青髪の女
石の通路が奥まで続いている。
壁はひび割れ、ところどころ苔が張り付いていた。
四人の騎士の足音だけが、静かな遺跡に響く。
突き当たりに、小さな部屋があった。
崩れた壁に囲まれた行き止まりの空間。
先頭の騎士が足を止める。
中央に、石の台。
その上に――
空色のイースターエッグ。
「……これか」
イースターエッグに指が触れようとした瞬間――
「待ちな」
四人の騎士が一斉に入口を見た。
入口に、一人の女。
長い青髪を背中で束ねている。
黒いロングコートを羽織り、細身の体を気だるげに壁へ預けていた。
女は、ぼー、と騎士たちを眺めている。
四人の騎士が剣を構えた。
「誰だ」
「さあね……」
青髪の女は気にする様子もなく歩き出した。
「そのイースターエッグは置いていきな」
「ふざけるな。

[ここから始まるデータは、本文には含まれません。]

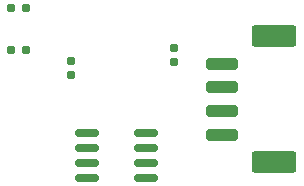
<source format=gbr>
%TF.GenerationSoftware,KiCad,Pcbnew,(6.0.7)*%
%TF.CreationDate,2022-09-05T16:04:27+02:00*%
%TF.ProjectId,autoprobe,6175746f-7072-46f6-9265-2e6b69636164,rev?*%
%TF.SameCoordinates,Original*%
%TF.FileFunction,Paste,Top*%
%TF.FilePolarity,Positive*%
%FSLAX46Y46*%
G04 Gerber Fmt 4.6, Leading zero omitted, Abs format (unit mm)*
G04 Created by KiCad (PCBNEW (6.0.7)) date 2022-09-05 16:04:27*
%MOMM*%
%LPD*%
G01*
G04 APERTURE LIST*
G04 Aperture macros list*
%AMRoundRect*
0 Rectangle with rounded corners*
0 $1 Rounding radius*
0 $2 $3 $4 $5 $6 $7 $8 $9 X,Y pos of 4 corners*
0 Add a 4 corners polygon primitive as box body*
4,1,4,$2,$3,$4,$5,$6,$7,$8,$9,$2,$3,0*
0 Add four circle primitives for the rounded corners*
1,1,$1+$1,$2,$3*
1,1,$1+$1,$4,$5*
1,1,$1+$1,$6,$7*
1,1,$1+$1,$8,$9*
0 Add four rect primitives between the rounded corners*
20,1,$1+$1,$2,$3,$4,$5,0*
20,1,$1+$1,$4,$5,$6,$7,0*
20,1,$1+$1,$6,$7,$8,$9,0*
20,1,$1+$1,$8,$9,$2,$3,0*%
G04 Aperture macros list end*
%ADD10RoundRect,0.160000X-0.197500X-0.160000X0.197500X-0.160000X0.197500X0.160000X-0.197500X0.160000X0*%
%ADD11RoundRect,0.250000X1.100000X-0.250000X1.100000X0.250000X-1.100000X0.250000X-1.100000X-0.250000X0*%
%ADD12RoundRect,0.250000X1.650000X-0.650000X1.650000X0.650000X-1.650000X0.650000X-1.650000X-0.650000X0*%
%ADD13RoundRect,0.150000X0.825000X0.150000X-0.825000X0.150000X-0.825000X-0.150000X0.825000X-0.150000X0*%
%ADD14RoundRect,0.160000X-0.160000X0.197500X-0.160000X-0.197500X0.160000X-0.197500X0.160000X0.197500X0*%
%ADD15RoundRect,0.155000X0.155000X-0.212500X0.155000X0.212500X-0.155000X0.212500X-0.155000X-0.212500X0*%
G04 APERTURE END LIST*
D10*
%TO.C,R1*%
X144457500Y-85330000D03*
X145652500Y-85330000D03*
%TD*%
%TO.C,R3*%
X144457500Y-81755000D03*
X145652500Y-81755000D03*
%TD*%
D11*
%TO.C,J3*%
X162255000Y-92505000D03*
X162255000Y-90505000D03*
X162255000Y-88505000D03*
X162255000Y-86505000D03*
D12*
X166705000Y-84155000D03*
X166705000Y-94855000D03*
%TD*%
D13*
%TO.C,U1*%
X155830000Y-96185000D03*
X155830000Y-94915000D03*
X155830000Y-93645000D03*
X155830000Y-92375000D03*
X150880000Y-92375000D03*
X150880000Y-93645000D03*
X150880000Y-94915000D03*
X150880000Y-96185000D03*
%TD*%
D14*
%TO.C,R2*%
X158180000Y-85182500D03*
X158180000Y-86377500D03*
%TD*%
D15*
%TO.C,C1*%
X149505000Y-87422500D03*
X149505000Y-86287500D03*
%TD*%
M02*

</source>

これは退魔騎士団のものだ」
女は笑った。
「じゃあ――死ね」
背中に結った髪を掴み、腰のナイフを抜く。
ざくり、と髪を断つ。
「50mm、変換」
宙に散った髪が瞬時に燃えるような青い光へ変わり、女の全身を覆う。
前へ踏み込む。
次の瞬間――
騎士の腹に拳が突き刺さった。
鎧ごと、貫かれている。
乱暴に拳を抜くと、騎士は力なく崩れ落ちた。
ぶん、と女は腕を振り、拳についた血を払う。
「一人」
「なっ……!」
三人の騎士たちが目を見開く。
「囲め!」
三人の騎士が女を囲む。
三方向から剣が振り下ろされた。
しかし――
女の姿が消える。
次の瞬間、騎士の頭上に現れた。
蹴りが顔面を打ち抜く。
騎士がまた一人崩れ落ちる。
「おのれーー!!」
叫んだ騎士が斬りかかる。
女はバックステップで回避。
騎士の一人へ掌を向けた。
青い閃光が一直線に走る。
騎士の体が吹き飛び、床を転がった。
静寂。
残りは女と騎士が一人。
騎士は剣を握り直した。
「化け物め……」
女は肩をすくめる。
「失礼だな」
騎士が踏み込んだ。
剣が唸る。
女は紙一重でそれを躱す。
二撃、三撃。
鋭い斬撃が続く。
女は後ろへ滑るように距離を取った。
「へえ」
少しだけ、口元が上がる。
「あんた、結構やるじゃん」
騎士は答えない。
次の瞬間――
地を蹴った。
剣が一直線に突き出される。
女はそれを半身で避けると、騎士の懐へ潜り込んだ。
掌を胸に当てる。
「終わり」
青い光が弾けた。
女は一息つくと、石台へ歩み寄る。
空色のイースターエッグを手に取った。
「これで二つ目っと」
かすかな呻き声がした。
「か……必ず……お前を殺す……」
倒れた騎士が、血に濡れた手を伸ばす。
女は振り返らない。
「まだ生きてたんだ。やっぱり強いね、あんた」
女は一瞥すると、背を向けて出口へ向かった。
「【断末魔の叫び】に伝えといてよ。
次は――お前を殺すって」
女の足音が、やがて石の通路の向こうへ消えた。